Locais e eventos onde há articulação militante e apoio de ONGs ou esferas do governo têm mais propensão ao diálogo entre culturas. A Copa dos Refugiados, idealizada pela ONG de imigrantes África do Coração e apoiada pelo Sesc, Cáritas e ACNUR, é um exemplo. O campeonato de futebol reúne 16 equipes de imigrantes representando seus países natais. A quarta edição, encerrada em 2017, teve sua final no Estádio do Pacaembu, apoiado pela Virada Esportiva, evento da Prefeitura de São Paulo, e viu a equipe nigeriana vencer os marroquinos por 9 a 4. “Queríamos fazer uma Copa dos Refugiados, onde o refugiado tem protagonismo na organização total do evento”, sublinha Jean Katumba, refugiado da República Democrática do Congo que fundou a África do Coração. “Queremos mostrar o dia a dia dos refugiados e ter um espaço de expressão onde o refugiado possa divulgar a cultura dele, o conhecimento dele para apoiar o crescimento do Brasil.”
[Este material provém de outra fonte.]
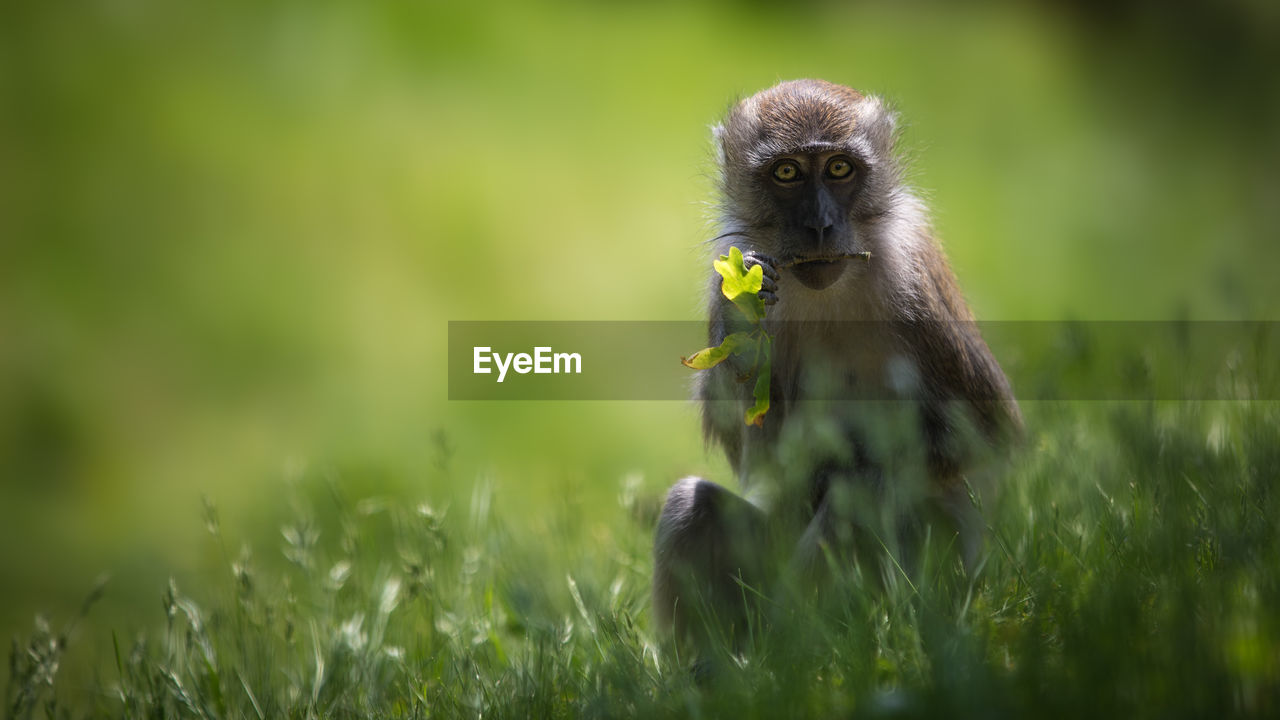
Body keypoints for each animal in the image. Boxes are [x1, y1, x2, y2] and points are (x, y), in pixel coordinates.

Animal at [650, 79, 1018, 650]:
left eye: (839, 168)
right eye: (787, 172)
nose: (820, 224)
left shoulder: (915, 281)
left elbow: (986, 431)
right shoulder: (726, 266)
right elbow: (757, 451)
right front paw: (744, 310)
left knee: (865, 491)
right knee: (692, 505)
A pluralidade também pode acontecer em espaços comerciais. É o caso do bar e restaurante Al Janiah, fundado em janeiro de 2016 por refugiados palestinos residentes da ocupação Leila Khaled, na rua Conselheiro Furtado, região central da capital paulista. O bar, que serve pratos árabes como o charuto de folhas de uva, espetos de carne servidos com coalhada e homus, e falafel – acompanhados de cerveja e drinques como o Palestina Libre (à base de arak) –, encontrou uma clientela fiel entre jovens paulistanos.
Mas o relativo sucesso comercial não foi o ponto final para a integração da casa no tecido da cidade. O espaço promove debates, shows e festas para articular imigrantes e militâncias. Tornou-se o epicentro de lançamentos de livros, exposições, palestras e apresentações de diversos grupos imigrantes, de congoleses a bolivianos – além de brasileiros, claro.
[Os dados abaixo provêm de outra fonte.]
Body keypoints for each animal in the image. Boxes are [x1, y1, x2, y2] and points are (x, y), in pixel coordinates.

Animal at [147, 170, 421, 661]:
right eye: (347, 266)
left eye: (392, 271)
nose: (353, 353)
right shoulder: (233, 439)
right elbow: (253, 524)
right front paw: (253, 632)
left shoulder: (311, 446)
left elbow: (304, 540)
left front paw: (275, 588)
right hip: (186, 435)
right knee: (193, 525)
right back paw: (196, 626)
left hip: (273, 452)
A articulação de diferentes grupos de migrantes e refugiados também torna o projeto Visto Permanente um dos mais prolíferos da região metropolitana da cidade. Criado em janeiro de 2015 pelo português Miguel Dores e pela luso-brasileira Cristina de Branco, a iniciativa começou a mapear artistas imigrantes e a registrá-los em vídeos curtos em uma espécie de mosaico digital disponível no site do grupo (www.vistopermanente.com). “Quando o Visto surgiu, a cena imigrante estava começando a se consolidar, mas de maneira separada. O Visto foi esse grande articulador. A partir dessa visibilidade [promovida pelos vídeos], os artistas conseguiram galgar outros espaços. Temos uma boa acolhida na comunidade brasileira e estrangeira”, conta Juan David Segura Rubio, colombiano que faz parte da cúpula do coletivo.
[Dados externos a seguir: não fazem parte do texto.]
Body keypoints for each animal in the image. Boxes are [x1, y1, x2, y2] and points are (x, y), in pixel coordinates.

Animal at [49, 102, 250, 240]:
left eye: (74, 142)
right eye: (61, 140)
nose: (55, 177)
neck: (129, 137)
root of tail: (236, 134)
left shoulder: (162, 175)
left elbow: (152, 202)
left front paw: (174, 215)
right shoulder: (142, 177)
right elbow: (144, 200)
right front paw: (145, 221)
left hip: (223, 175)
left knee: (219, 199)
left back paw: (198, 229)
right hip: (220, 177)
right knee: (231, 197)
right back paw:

O “mosaico” já conta com mais de 60 vídeos de artistas imigrantes de 27 nacionalidades. Os eventos organizados pelo grupo também promovem o diálogo não só entre diferentes etnias, mas também de grupos sociais diferentes. Foi o caso do evento “Migrantes na Periferia”, que ocorreu em setembro de 2017 no Centro Cultural Cidade Tiradentes, onde foram promovidas rodas de conversa e apresentações de filmes, músicas e manifestações artísticas de imigrantes.
O sucesso do Visto Permanente também é resultado do apoio obtido por meio de editais públicos de fomento à arte conquistados por seus artistas. Sem incentivo, as expressões culturais perdem força e se tornam esporádicas, divididas e, muitas vezes, fechadas – o que, por sua vez, permite o surgimento de visões hostis, alimentadas pelo medo e falta de comunicação. É a contramão, enfim, da cultura imigrante que criou São Paulo. Como resume Juan David: “Vários dos preconceitos que são formados surgem pela falta de integração e visibilidade. O legal é criar essa troca e ir convidando a todos, criar vínculos com brasileiros e brasileiras que moram nesta cidade. Porque no final é isso: somos todos imigrantes”.